"End it?"
"Shoot himself." He watched me closely.
"But he didn't," I protested. "It was not suicide, Mr. Lightfoot. According to the police, it was murder."
His cold eyes narrowed like a cat's. "Murder is an ugly word, Mr. Knox. Don't let us be sensational. Mr. Fleming had threatened to kill himself more than once; ask young Wardrop. He was sick and despondent; he left his home without a word, which points strongly to emotional insanity. He could have gone to any one of a half dozen large clubs here, or at the capital. Instead, he goes to a little third-rate political club, where, presumably, he does his own cooking and hides in a dingy room. Is that sane? Murder! It was suicide, and that puppy Wardrop knows it well enough. I—I wish I had him by the throat!"

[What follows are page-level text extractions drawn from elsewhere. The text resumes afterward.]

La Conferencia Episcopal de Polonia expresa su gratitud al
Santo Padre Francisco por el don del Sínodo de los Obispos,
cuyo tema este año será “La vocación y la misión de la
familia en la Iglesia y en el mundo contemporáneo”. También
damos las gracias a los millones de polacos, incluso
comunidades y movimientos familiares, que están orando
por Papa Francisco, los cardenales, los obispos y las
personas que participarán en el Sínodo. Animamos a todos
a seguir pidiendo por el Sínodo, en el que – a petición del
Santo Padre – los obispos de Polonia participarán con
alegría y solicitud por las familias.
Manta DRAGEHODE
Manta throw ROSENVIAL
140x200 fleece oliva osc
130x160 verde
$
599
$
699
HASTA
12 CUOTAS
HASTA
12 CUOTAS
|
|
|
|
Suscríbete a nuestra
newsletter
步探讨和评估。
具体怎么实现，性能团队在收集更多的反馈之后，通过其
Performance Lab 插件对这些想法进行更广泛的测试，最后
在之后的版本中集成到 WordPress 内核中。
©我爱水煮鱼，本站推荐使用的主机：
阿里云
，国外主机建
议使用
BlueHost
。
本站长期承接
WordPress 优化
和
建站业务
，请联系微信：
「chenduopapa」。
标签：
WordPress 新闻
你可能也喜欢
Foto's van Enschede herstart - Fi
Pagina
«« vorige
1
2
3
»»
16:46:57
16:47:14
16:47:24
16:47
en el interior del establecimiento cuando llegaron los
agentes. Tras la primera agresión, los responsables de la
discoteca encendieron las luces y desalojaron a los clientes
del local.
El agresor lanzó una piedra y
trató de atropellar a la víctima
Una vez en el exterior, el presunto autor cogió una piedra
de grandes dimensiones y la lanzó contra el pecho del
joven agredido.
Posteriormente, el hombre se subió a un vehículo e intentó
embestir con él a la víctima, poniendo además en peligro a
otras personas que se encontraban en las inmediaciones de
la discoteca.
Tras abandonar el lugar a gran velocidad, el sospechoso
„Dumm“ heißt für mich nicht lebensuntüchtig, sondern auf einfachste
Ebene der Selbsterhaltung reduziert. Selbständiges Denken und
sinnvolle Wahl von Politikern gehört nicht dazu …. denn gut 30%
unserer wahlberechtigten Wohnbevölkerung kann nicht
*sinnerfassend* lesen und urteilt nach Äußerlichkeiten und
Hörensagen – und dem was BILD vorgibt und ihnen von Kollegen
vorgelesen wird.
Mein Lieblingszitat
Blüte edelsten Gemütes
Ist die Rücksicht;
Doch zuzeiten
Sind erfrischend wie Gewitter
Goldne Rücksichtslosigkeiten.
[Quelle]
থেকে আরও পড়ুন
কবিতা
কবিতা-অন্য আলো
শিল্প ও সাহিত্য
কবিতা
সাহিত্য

He had worked himself into quite a respectable rage, but now he calmed himself.
"I have seen the police," he went on. "They agree with me that it was suicide, and the party newspapers will straighten it out to-morrow. It is only unfortunate that the murder theory was given so much publicity. The Times-Post, which is Democratic, of course, I can not handle."
I sat stupefied.
"Suicide!" I said finally. "With no weapon, no powder marks, and with a half-finished letter at his elbow."
He brushed my interruption aside.
"Mr. Fleming had been—careless," he said. "I can tell you in confidence, that some of the state funds had been deposited in the Borough Bank of Manchester, and—the Borough Bank closed its doors at ten o'clock to-day."